Wie sich her­aus­stellte, hatte sie ihr Durch­bren­nen von langer Hand vor­be­rei­tet. Sie zog unmit­tel­bar zu einem ande­ren Mann, der eben­falls wie mein Vater finan­zi­ell gut dastand. Was für ein Zufall!

Behilf­lich bei der Part­ner­fin­dung war ihr die Kun­den­kar­tei der Firma, in der sie heim­lich her­um­stö­berte und loh­nende Par­tien kon­tak­tierte. Es fiel ihr wohl leicht, einen der dor­ti­gen Lie­bes­hung­ri­gen um die Finger zu wickeln. Meine Mutter war sehr attrak­tiv, intel­li­gent sowie gewieft. Für sie eine vor­teil­hafte, für die Män­ner­welt eine gefähr­li­che Kombination.

Mein Vater hätte erfreut sein müssen, dass einer seiner Kunden eine Part­ne­rin fand und somit zufrie­den­ge­stellt wurde. In diesem spe­zi­el­len Fall war er weit davon entfernt.

Ich bin mir sicher, dass er bis zum heu­ti­gen Tag Trüb­sal dar­über bläst, dass er die Kun­den­kar­tei nie abschloss und somit sicherte. Meine Mei­nung: Strafe für diese Fahr­läs­sig­keit musste sein. Frau weg, jedoch ein paar große Scheine vom Nach­fol­ger kas­siert. Andere Männer trifft es schlimmer!
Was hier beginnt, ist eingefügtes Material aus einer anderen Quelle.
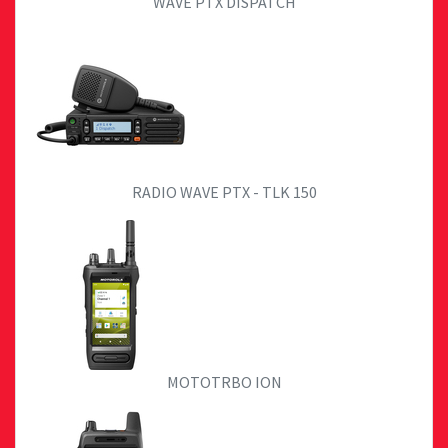
WAVE PTX DISPATCH
RADIO WAVE PTX - TLK 150
MOTOTRBO ION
Paps blieb nicht lange solo. Er tat es meiner Mutter gleich und bewies eben­falls, dass zumin­dest Pri­vi­le­gierte durch eine Part­ner­ver­mitt­lung rasch und zudem ohne hohe Kosten ihr Glück finden können. Seine Errun­gen­schaft aus der Kun­den­kar­tei hieß Marion und sie zog schon bald mit ihrer klei­nen Toch­ter zu uns. Mari­ons Ex-Mann übte einen ähn­li­chen Beruf wie mein Vater aus – er war Schrotthändler.

Zu fünft wohn­ten wir in einem der Häuser unse­res Fami­li­en­ober­haup­tes. Es befand sich unweit der Stadt­mitte, was ich gut fand. Zu Fuß war ich in 5 Minu­ten im Zen­trum und am Bahn­hof. Die Part­ner­ver­mitt­lung war eben­falls nur einen Kat­zen­sprung entfernt.